Wednesday, March 18, 2015

On Roads to the Isles - 3

A visit to the 12th century Kilmory Knap Chapel is a long detour off the road to Crinan and the isles, but it's worth it. To get to it from Daltote (see March 15th post), continue south on the single track for another seven miles. 

Kilmory Knap Chapel
Like many of the 'mory' place-name dedications, Kilmory Chapel is dedicated to St Mealrubha. St Mealrubha founded a monastery at Applecross around the year 673, which is where he died at the age of 80 in the year 722. During those years his work took him all along the west coast of Scotland and the isles as far north as Lewis, and so the church he established at Kilmory Knap predates the chapel ruin you see today by nearly 500 years. Places dedicated to Mealrubha abound and, to me, the most interesting is little Isle Maree in Loch Maree. (See the June 24, 2014 post for a visit to Isle Maree.) 

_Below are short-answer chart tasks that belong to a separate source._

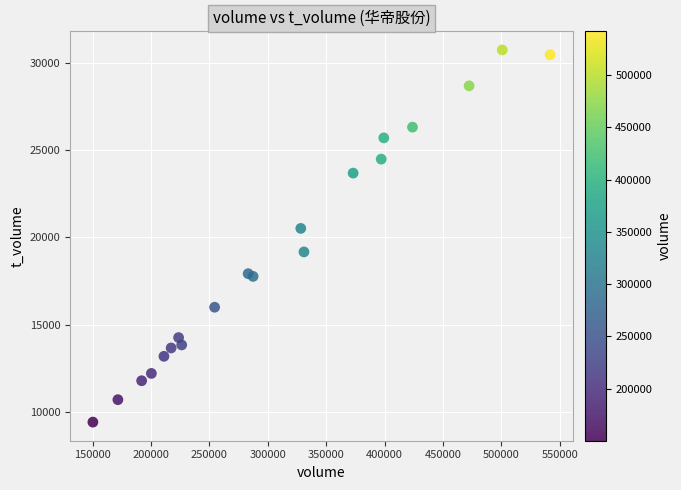

What Y value in the scatter plot is closest to 20072?

20509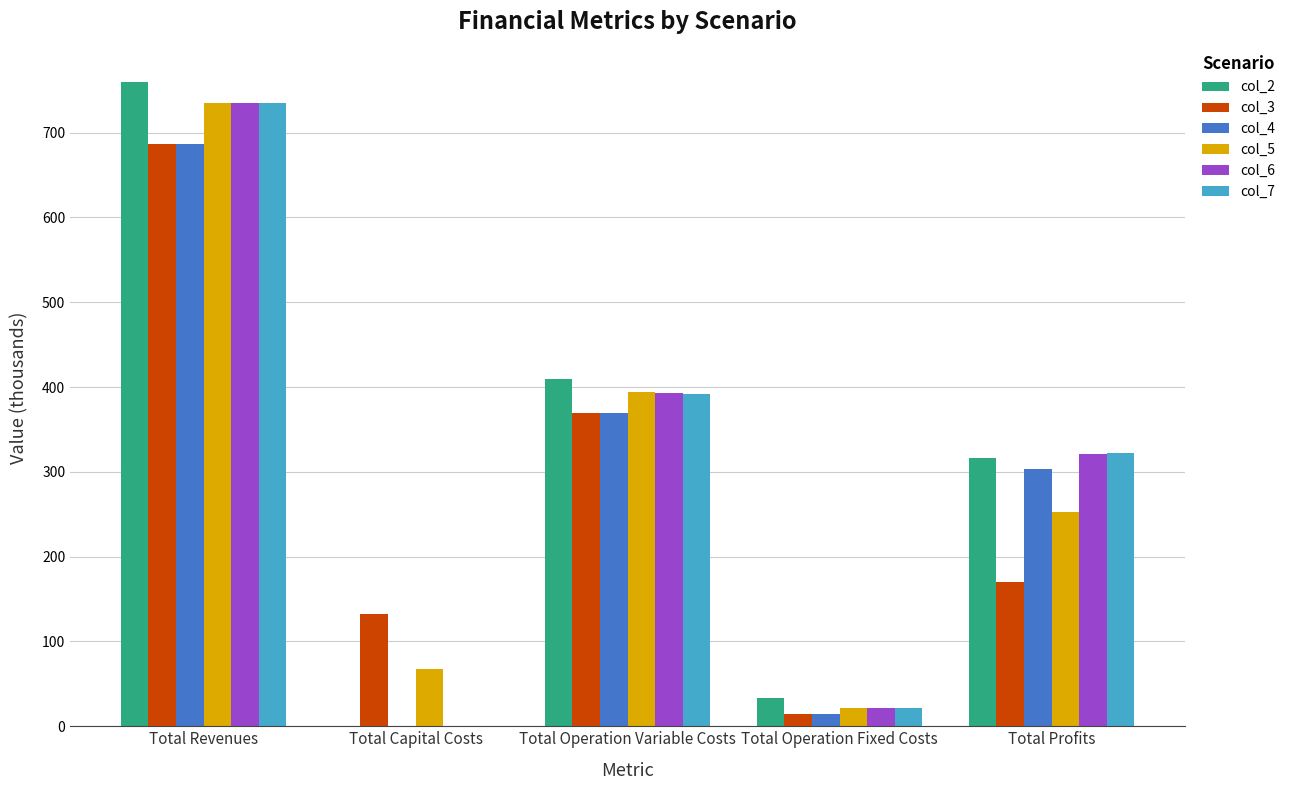

What is the sum of all col_5 values?

1470.6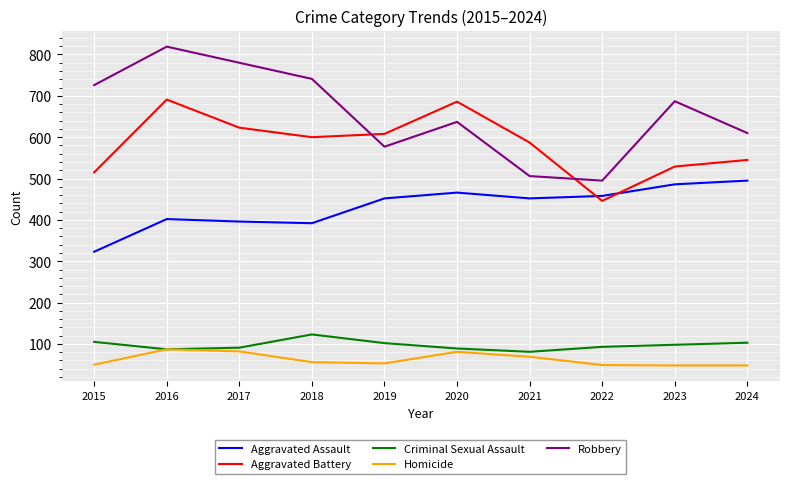

What is the difference between the highest and lowest values at 2017?

698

Inside Kilmory Chapel you will find an amazing assortment of carved West Highland tombstones and crosses. 

The most impressive stone is the 15th century MacMillan Cross, dedicated to Alexander MacMillan, the keeper of nearby Castle Sween. One side of the cross depicts the crucification, the other a deer hunting scene with dogs (the huntsman on the cross may be Alexander MacMillan). The cross stood outside the chapel on a pedestal for 500 years or so, until being moved inside in 1981.

The MacMillian Cross
From Kilmory there is an amazing view west to Jura and the MacCormaig isles. On the largest of the Macormaig's is the chapel and cave of St Charmaig (see book 2, chapter 4). It was the road to those isles that first took me to Kilmory.

Jura and the MacCormaig Isles
The MacCormaig Isles
A mile beyond Kilmory you will reach the end of the public road, and the start of the private track to Ellary. Although the road is private, you can still walk it. A treasure lies down this road, for hidden in the forest is the ancient burial ground of Cladh a' Bhile, where you'll find an incredible assortment of carved cross-stones and some more recent graves. When I visited the burial ground it did not even occur to me that I'd need to ask permission. I just went there (it was hard to find, as it's in heavy woodland about 300 meters off the track). Since then I've learned that all who do ask permission to see this historic site are turned away, including someone who just wanted to take a photo of a tombstone in the burial ground as part of the War Graves photographic project. Although they eventually managed to get one (see this War Graves page).